Records from a collection
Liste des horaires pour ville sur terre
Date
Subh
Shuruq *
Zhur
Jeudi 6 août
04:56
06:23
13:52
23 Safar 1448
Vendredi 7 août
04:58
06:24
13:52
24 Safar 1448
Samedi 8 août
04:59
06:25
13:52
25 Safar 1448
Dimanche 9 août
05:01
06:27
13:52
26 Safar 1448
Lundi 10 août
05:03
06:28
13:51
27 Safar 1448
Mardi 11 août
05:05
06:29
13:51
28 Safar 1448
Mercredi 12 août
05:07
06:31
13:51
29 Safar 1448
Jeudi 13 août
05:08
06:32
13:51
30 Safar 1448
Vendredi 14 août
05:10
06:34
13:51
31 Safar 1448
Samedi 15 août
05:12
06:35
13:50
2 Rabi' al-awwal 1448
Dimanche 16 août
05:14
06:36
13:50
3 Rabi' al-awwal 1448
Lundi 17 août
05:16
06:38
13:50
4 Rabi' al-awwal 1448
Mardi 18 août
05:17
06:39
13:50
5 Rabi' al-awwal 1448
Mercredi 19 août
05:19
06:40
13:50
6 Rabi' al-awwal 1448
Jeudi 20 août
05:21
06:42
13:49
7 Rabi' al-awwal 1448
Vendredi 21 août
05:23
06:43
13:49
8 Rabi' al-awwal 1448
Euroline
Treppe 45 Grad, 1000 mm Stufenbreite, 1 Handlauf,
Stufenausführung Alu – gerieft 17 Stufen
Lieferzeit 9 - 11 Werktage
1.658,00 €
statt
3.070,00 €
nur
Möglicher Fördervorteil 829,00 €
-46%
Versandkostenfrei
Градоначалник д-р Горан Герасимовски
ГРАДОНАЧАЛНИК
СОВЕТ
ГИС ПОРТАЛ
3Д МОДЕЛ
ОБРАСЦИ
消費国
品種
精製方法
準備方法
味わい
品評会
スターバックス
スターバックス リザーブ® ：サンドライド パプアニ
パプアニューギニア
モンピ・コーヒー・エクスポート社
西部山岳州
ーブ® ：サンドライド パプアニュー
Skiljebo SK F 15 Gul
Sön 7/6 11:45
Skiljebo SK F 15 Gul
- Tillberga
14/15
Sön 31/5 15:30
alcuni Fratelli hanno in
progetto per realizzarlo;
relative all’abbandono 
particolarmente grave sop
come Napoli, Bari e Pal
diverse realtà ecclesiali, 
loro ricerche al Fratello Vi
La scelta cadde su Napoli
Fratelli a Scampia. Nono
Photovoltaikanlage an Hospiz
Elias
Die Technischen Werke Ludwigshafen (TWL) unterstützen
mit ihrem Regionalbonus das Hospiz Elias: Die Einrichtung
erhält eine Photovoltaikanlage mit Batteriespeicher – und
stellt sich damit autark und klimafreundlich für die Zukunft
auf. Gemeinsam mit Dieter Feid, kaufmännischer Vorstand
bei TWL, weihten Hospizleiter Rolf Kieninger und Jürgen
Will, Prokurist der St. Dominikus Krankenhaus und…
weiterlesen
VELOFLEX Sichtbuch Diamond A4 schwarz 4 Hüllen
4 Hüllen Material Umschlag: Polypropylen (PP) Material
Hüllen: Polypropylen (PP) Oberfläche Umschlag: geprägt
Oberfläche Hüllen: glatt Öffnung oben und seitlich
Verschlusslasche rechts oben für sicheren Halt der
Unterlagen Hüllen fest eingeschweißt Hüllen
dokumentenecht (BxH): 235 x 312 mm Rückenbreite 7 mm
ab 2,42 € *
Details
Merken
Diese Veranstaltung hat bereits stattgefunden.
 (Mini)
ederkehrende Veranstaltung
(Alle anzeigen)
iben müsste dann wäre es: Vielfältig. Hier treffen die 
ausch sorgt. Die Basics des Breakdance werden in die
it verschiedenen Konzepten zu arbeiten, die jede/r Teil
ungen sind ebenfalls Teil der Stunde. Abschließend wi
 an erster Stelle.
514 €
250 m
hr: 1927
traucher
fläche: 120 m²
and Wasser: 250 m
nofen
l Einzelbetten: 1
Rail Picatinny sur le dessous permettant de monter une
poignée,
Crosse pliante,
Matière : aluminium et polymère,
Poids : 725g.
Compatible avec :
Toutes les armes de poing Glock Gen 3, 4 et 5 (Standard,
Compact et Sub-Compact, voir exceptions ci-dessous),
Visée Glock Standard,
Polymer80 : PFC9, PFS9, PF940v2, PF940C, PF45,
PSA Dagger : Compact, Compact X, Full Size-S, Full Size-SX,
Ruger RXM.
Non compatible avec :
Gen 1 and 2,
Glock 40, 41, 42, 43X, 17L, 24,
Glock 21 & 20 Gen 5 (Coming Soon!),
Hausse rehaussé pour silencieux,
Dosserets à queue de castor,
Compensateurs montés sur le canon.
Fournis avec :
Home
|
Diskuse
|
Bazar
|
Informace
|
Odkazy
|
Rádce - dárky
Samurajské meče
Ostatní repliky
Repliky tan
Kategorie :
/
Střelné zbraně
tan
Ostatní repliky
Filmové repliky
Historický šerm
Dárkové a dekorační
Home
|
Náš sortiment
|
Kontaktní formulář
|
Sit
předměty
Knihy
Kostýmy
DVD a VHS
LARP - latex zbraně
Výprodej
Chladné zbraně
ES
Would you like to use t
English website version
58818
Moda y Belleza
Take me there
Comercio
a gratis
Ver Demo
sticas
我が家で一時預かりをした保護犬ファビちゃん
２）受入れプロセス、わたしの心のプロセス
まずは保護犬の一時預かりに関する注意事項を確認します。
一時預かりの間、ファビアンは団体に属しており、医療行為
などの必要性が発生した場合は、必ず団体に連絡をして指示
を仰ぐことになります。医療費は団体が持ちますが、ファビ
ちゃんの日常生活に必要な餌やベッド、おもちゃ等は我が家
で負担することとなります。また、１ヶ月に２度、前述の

### [Task to complete]
Write out all of the lines above, reproducing each one character for character.

### [Exercise output]
Liste des horaires pour ville sur terre
Date
Subh
Shuruq *
Zhur
Jeudi 6 août
04:56
06:23
13:52
23 Safar 1448
Vendredi 7 août
04:58
06:24
13:52
24 Safar 1448
Samedi 8 août
04:59
06:25
13:52
25 Safar 1448
Dimanche 9 août
05:01
06:27
13:52
26 Safar 1448
Lundi 10 août
05:03
06:28
13:51
27 Safar 1448
Mardi 11 août
05:05
06:29
13:51
28 Safar 1448
Mercredi 12 août
05:07
06:31
13:51
29 Safar 1448
Jeudi 13 août
05:08
06:32
13:51
30 Safar 1448
Vendredi 14 août
05:10
06:34
13:51
31 Safar 1448
Samedi 15 août
05:12
06:35
13:50
2 Rabi' al-awwal 1448
Dimanche 16 août
05:14
06:36
13:50
3 Rabi' al-awwal 1448
Lundi 17 août
05:16
06:38
13:50
4 Rabi' al-awwal 1448
Mardi 18 août
05:17
06:39
13:50
5 Rabi' al-awwal 1448
Mercredi 19 août
05:19
06:40
13:50
6 Rabi' al-awwal 1448
Jeudi 20 août
05:21
06:42
13:49
7 Rabi' al-awwal 1448
Vendredi 21 août
05:23
06:43
13:49
8 Rabi' al-awwal 1448
Euroline
Treppe 45 Grad, 1000 mm Stufenbreite, 1 Handlauf,
Stufenausführung Alu – gerieft 17 Stufen
Lieferzeit 9 - 11 Werktage
1.658,00 €
statt
3.070,00 €
nur
Möglicher Fördervorteil 829,00 €
-46%
Versandkostenfrei
Градоначалник д-р Горан Герасимовски
ГРАДОНАЧАЛНИК
СОВЕТ
ГИС ПОРТАЛ
3Д МОДЕЛ
ОБРАСЦИ
消費国
品種
精製方法
準備方法
味わい
品評会
スターバックス
スターバックス リザーブ® ：サンドライド パプアニ
パプアニューギニア
モンピ・コーヒー・エクスポート社
西部山岳州
ーブ® ：サンドライド パプアニュー
Skiljebo SK F 15 Gul
Sön 7/6 11:45
Skiljebo SK F 15 Gul
- Tillberga
14/15
Sön 31/5 15:30
alcuni Fratelli hanno in
progetto per realizzarlo;
relative all’abbandono 
particolarmente grave sop
come Napoli, Bari e Pal
diverse realtà ecclesiali, 
loro ricerche al Fratello Vi
La scelta cadde su Napoli
Fratelli a Scampia. Nono
Photovoltaikanlage an Hospiz
Elias
Die Technischen Werke Ludwigshafen (TWL) unterstützen
mit ihrem Regionalbonus das Hospiz Elias: Die Einrichtung
erhält eine Photovoltaikanlage mit Batteriespeicher – und
stellt sich damit autark und klimafreundlich für die Zukunft
auf. Gemeinsam mit Dieter Feid, kaufmännischer Vorstand
bei TWL, weihten Hospizleiter Rolf Kieninger und Jürgen
Will, Prokurist der St. Dominikus Krankenhaus und…
weiterlesen
VELOFLEX Sichtbuch Diamond A4 schwarz 4 Hüllen
4 Hüllen Material Umschlag: Polypropylen (PP) Material
Hüllen: Polypropylen (PP) Oberfläche Umschlag: geprägt
Oberfläche Hüllen: glatt Öffnung oben und seitlich
Verschlusslasche rechts oben für sicheren Halt der
Unterlagen Hüllen fest eingeschweißt Hüllen
dokumentenecht (BxH): 235 x 312 mm Rückenbreite 7 mm
ab 2,42 € *
Details
Merken
Diese Veranstaltung hat bereits stattgefunden.
 (Mini)
ederkehrende Veranstaltung
(Alle anzeigen)
iben müsste dann wäre es: Vielfältig. Hier treffen die 
ausch sorgt. Die Basics des Breakdance werden in die
it verschiedenen Konzepten zu arbeiten, die jede/r Teil
ungen sind ebenfalls Teil der Stunde. Abschließend wi
 an erster Stelle.
514 €
250 m
hr: 1927
traucher
fläche: 120 m²
and Wasser: 250 m
nofen
l Einzelbetten: 1
Rail Picatinny sur le dessous permettant de monter une
poignée,
Crosse pliante,
Matière : aluminium et polymère,
Poids : 725g.
Compatible avec :
Toutes les armes de poing Glock Gen 3, 4 et 5 (Standard,
Compact et Sub-Compact, voir exceptions ci-dessous),
Visée Glock Standard,
Polymer80 : PFC9, PFS9, PF940v2, PF940C, PF45,
PSA Dagger : Compact, Compact X, Full Size-S, Full Size-SX,
Ruger RXM.
Non compatible avec :
Gen 1 and 2,
Glock 40, 41, 42, 43X, 17L, 24,
Glock 21 & 20 Gen 5 (Coming Soon!),
Hausse rehaussé pour silencieux,
Dosserets à queue de castor,
Compensateurs montés sur le canon.
Fournis avec :
Home
|
Diskuse
|
Bazar
|
Informace
|
Odkazy
|
Rádce - dárky
Samurajské meče
Ostatní repliky
Repliky tan
Kategorie :
/
Střelné zbraně
tan
Ostatní repliky
Filmové repliky
Historický šerm
Dárkové a dekorační
Home
|
Náš sortiment
|
Kontaktní formulář
|
Sit
předměty
Knihy
Kostýmy
DVD a VHS
LARP - latex zbraně
Výprodej
Chladné zbraně
ES
Would you like to use t
English website version
58818
Moda y Belleza
Take me there
Comercio
a gratis
Ver Demo
sticas
我が家で一時預かりをした保護犬ファビちゃん
２）受入れプロセス、わたしの心のプロセス
まずは保護犬の一時預かりに関する注意事項を確認します。
一時預かりの間、ファビアンは団体に属しており、医療行為
などの必要性が発生した場合は、必ず団体に連絡をして指示
を仰ぐことになります。医療費は団体が持ちますが、ファビ
ちゃんの日常生活に必要な餌やベッド、おもちゃ等は我が家
で負担することとなります。また、１ヶ月に２度、前述の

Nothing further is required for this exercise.